Christopher Autry

Cellular Characterization of a Novel Focal Adhesion Kinase Inhibitor

Focal adhesion kinase (FAK) is a member of a family of non-receptor protein-tyrosine kinases that regulates integrin and growth factor signaling pathways involved in cell migration, proliferation, and survival. FAK expression is increased in many cancers, including breast and prostate cancer. Here we describe perturbation of adhesion-mediated signaling with a FAK inhibitor, PF-573,228. In vitro, this compound inhibited purified recombinant catalytic fragment of FAK with an IC50 of 4 nm. In cultured cells, PF-573,228 inhibited FAK phosphorylation on Tyr397 with an IC50 of 30–100 nm. Treatment of cells with concentrations of PF-573,228 that significantly decreased FAK Tyr397 phosphorylation failed to inhibit cell growth or induce apoptosis. In contrast, treatment with PF-573,228 inhibited both chemotactic and haptotactic migration concomitant with the inhibition of focal adhesion turnover. These studies show that PF-573,228 serves as a useful tool to dissect the functions of FAK in integrin-dependent signaling pathways in normal and cancer cells and forms the basis for the generation of compounds amenable for preclinical and patient trials.

Trifluoromethylpyrimidine-based inhibitors of proline-rich tyrosine kinase 2 (PYK2): structure-activity relationships and strategies for the elimination of reactive metabolite formation.

The synthesis and SAR for a series of diaminopyrimidines as PYK2 inhibitors are described. Using a combination of library and traditional medicinal chemistry techniques, a FAK-selective chemical series was transformed into compounds possessing good PYK2 potency and 10- to 20-fold selectivity against FAK. Subsequent studies found that the majority of the compounds were positive in a reactive metabolite assay, an indicator for potential toxicological liabilities. Based on the proposed mechanism for bioactivation, as well as a combination of structure-based drug design and traditional medicinal chemistry techniques, a follow-up series of PYK2 inhibitors was identified that maintained PYK2 potency, FAK selectivity and HLM stability, yet were negative in the RM assay.

Design of selective, ATP-competitive inhibitors of Akt.

This paper describes the design and synthesis of novel, ATP-competitive Akt inhibitors from an elaborated 3-aminopyrrolidine scaffold. Key findings include the discovery of an initial lead that was modestly selective and medicinal chemistry optimization of that lead to provide more selective analogues. Analysis of the data suggested that highly lipophilic analogues would likely suffer from poor overall properties. Central to the discussion is the concept of optimization of lipophilic efficiency and the ability to balance overall druglike propeties with the careful control of lipophilicity in the lead series. Discovery of the nonracemic amide series and subsequent modification produced an advanced analogue that performed well in advanced preclinical assays, including xenograft tumor growth inhibition studies, and this analogue was nominated for clinical development.

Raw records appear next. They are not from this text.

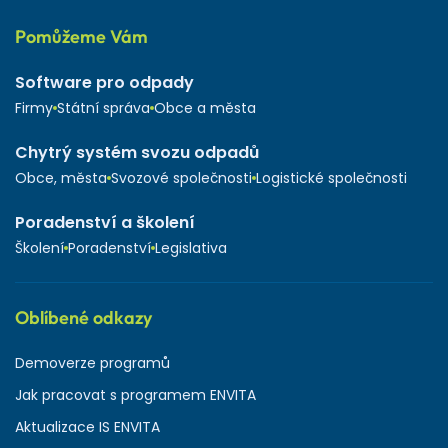
Pomůžeme Vám
Software pro odpady
Firmy
Státní správa
Obce a města
Chytrý systém svozu odpadů
Obce, města
Svozové společnosti
Logistické společnosti
Poradenství a školení
Školení
Poradenství
Legislativa
Oblíbené odkazy
Demoverze programů
Jak pracovat s programem ENVITA
Aktualizace IS ENVITA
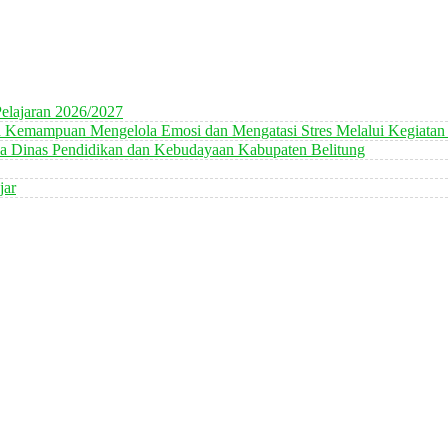
elajaran 2026/2027
n Kemampuan Mengelola Emosi dan Mengatasi Stres Melalui Kegiatan
 Dinas Pendidikan dan Kebudayaan Kabupaten Belitung
jar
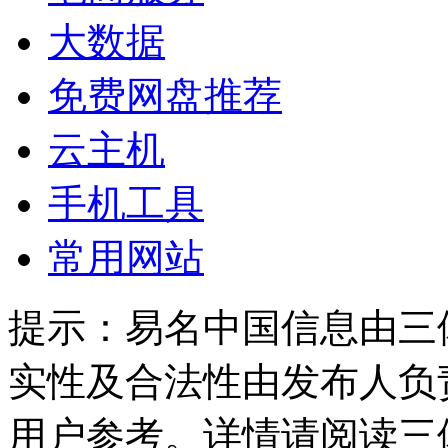
大数据
免费网盘推荐
云主机
手机工具
常用网站
提示：
易名中国信息由三
实性及合法性由发布人负
用户参考。详情请阅读三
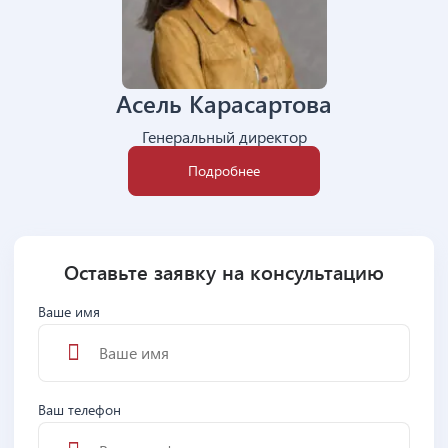
Асель Карасартова
Генеральный директор
Подробнее
Оставьте заявку на консультацию
Ваше имя
Ваш телефон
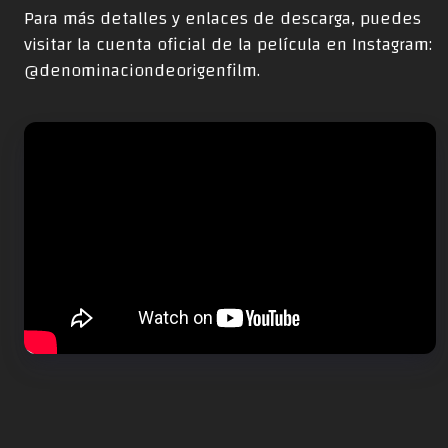
Para más detalles y enlaces de descarga, puedes
visitar la cuenta oficial de la película en Instagram:
@denominaciondeorigenfilm
.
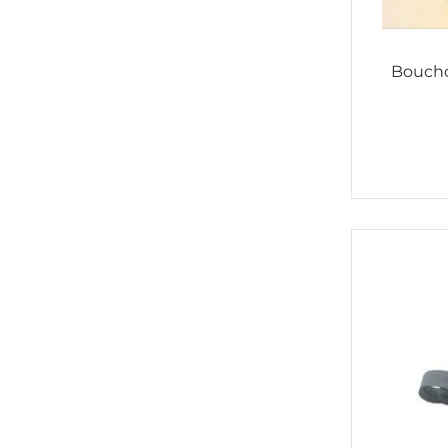
Boucho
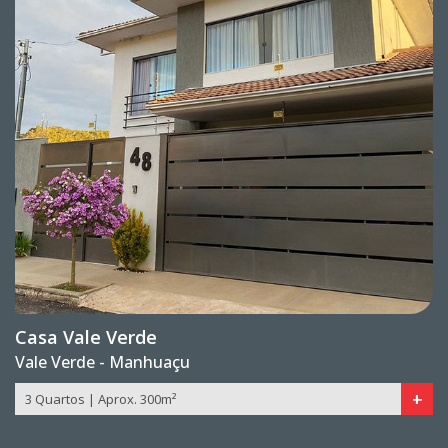
Casa Vale Verde
Vale Verde - Manhuaçu
+
3 Quartos | Aprox. 300m²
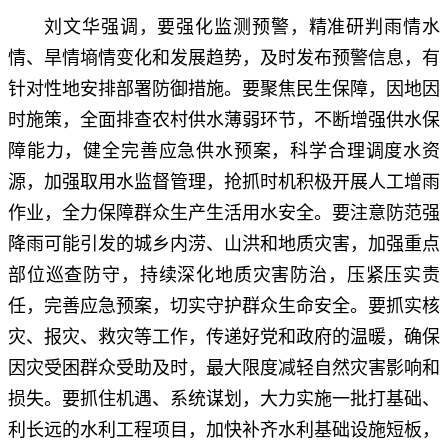
刘文华强调，要强化监测预警，精准研判雨情水
情、旱情墒情变化和发展趋势，及时发布预警信息，有
针对性地安排部署防御措施。要聚焦民生保障，因地因
时施策，全面排查农村供水薄弱环节，不断增强供水保
障能力，健全完善应急供水预案，科学合理调度水资
源，加强取用水监督管理，抢抓时机积极开展人工增雨
作业，全力保障群众生产生活用水安全。要注意防范强
降雨可能引发的城乡内涝、山洪和地质灾害，加强重点
部位巡查防守，持续深化地质灾害防治，压紧压实责
任，完善应急预案，切实守护群众生命安全。要抓实核
灾、报灾、救灾等工作，传递好党和政府的温暖，确保
因灾受困群众受助及时，最大限度减轻自然灾害影响和
损失。要抓住机遇、系统谋划，大力实施一批打基础、
利长远的水利工程项目，加快补齐水利基础设施短板，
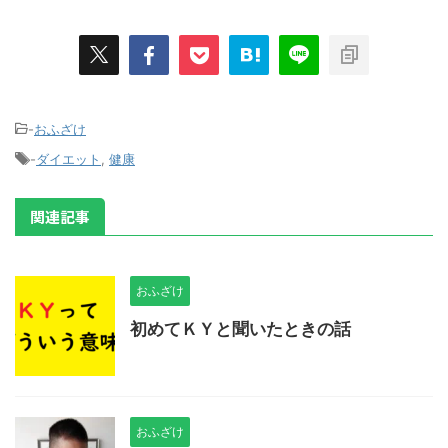
-
おふざけ
-
ダイエット
,
健康
関連記事
おふざけ
初めてＫＹと聞いたときの話
おふざけ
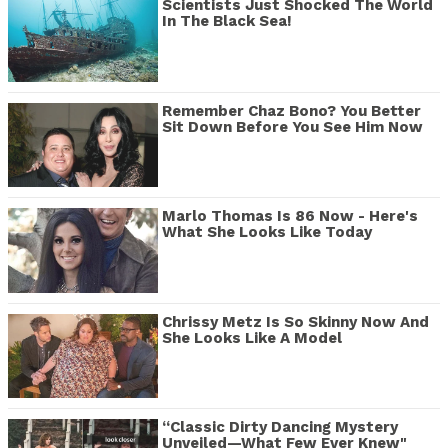
Scientists Just Shocked The World
In The Black Sea!
Remember Chaz Bono? You Better
Sit Down Before You See Him Now
Marlo Thomas Is 86 Now - Here's
What She Looks Like Today
Chrissy Metz Is So Skinny Now And
She Looks Like A Model
“Classic Dirty Dancing Mystery
Unveiled—What Few Ever Knew"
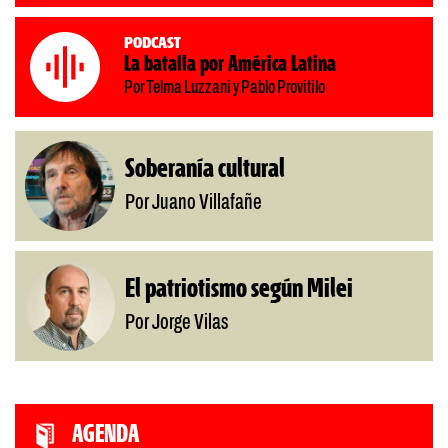
Podcast
La batalla por América Latina
Por Telma Luzzani y Pablo Provitilo
Soberanía cultural
Por Juano Villafañe
El patriotismo según Milei
Por Jorge Vilas
AGENDA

Abstract A86: Design, synthesis, and SAR of focal adhesion kinase (FAK) inhibitors

Focal adhesion kinase (FAK) is a non‐tyrosine kinase that localizes to focal adhesion plaques. It is activated in response to intergin binding to cellular ligands and when phosphorylated inhibits anoikis allowing for anchorage independent cell growth. Recent studies have shown increased FAK expression and phosphorylation status in many types of invasive and aggressive human tumors strongly suggesting FAK is a possible target for anticancer chemotherapy. Literature, in house HTS and de novo studies identified 2, 4‐diaminopyrimidines as potent FAK inhibitors. Early SAR efforts quickly determined that smaller substituents, particularly CF3, were optimal in the C5 position. Parallel medicinal chemistry strategies were executed for the C2 and C4 positions. These studies suggested that substituted aryl and fused heteroaryl groups at the C2 position in conjunction with substituted phenyl and heterocycles at the C4 position imparted optimum activity and metabolic stability. Inhibitor‐FAK co‐crystal structures were utilized to guide in the SAR strategy around the 2, 4‐diaminopyrimidine template which afforded several lead compounds. The team9s effort culminated in the advancement of PF‐562,271 as a potent and reversible inhibitor of FAK (kinase IC50 of 2 nM and cell IC50 of 5 nM) that is > 100x selective against a long list of non‐target kinases. In summary, detailed SAR studies were executed on the 2, 4‐diaminopyrimidine templates that produced potent inhibitors of FAK with improved ADME properties, and identified a novel and potent series of FAK inhibitors that are selective against most other kinases and have shown activity in clinical trials. This poster will present design, synthesis, challenging chemistry, optimization, and complete inhibitor chemical structures of lead analogs. Citation Information: Mol Cancer Ther 2009;8(12 Suppl):A86.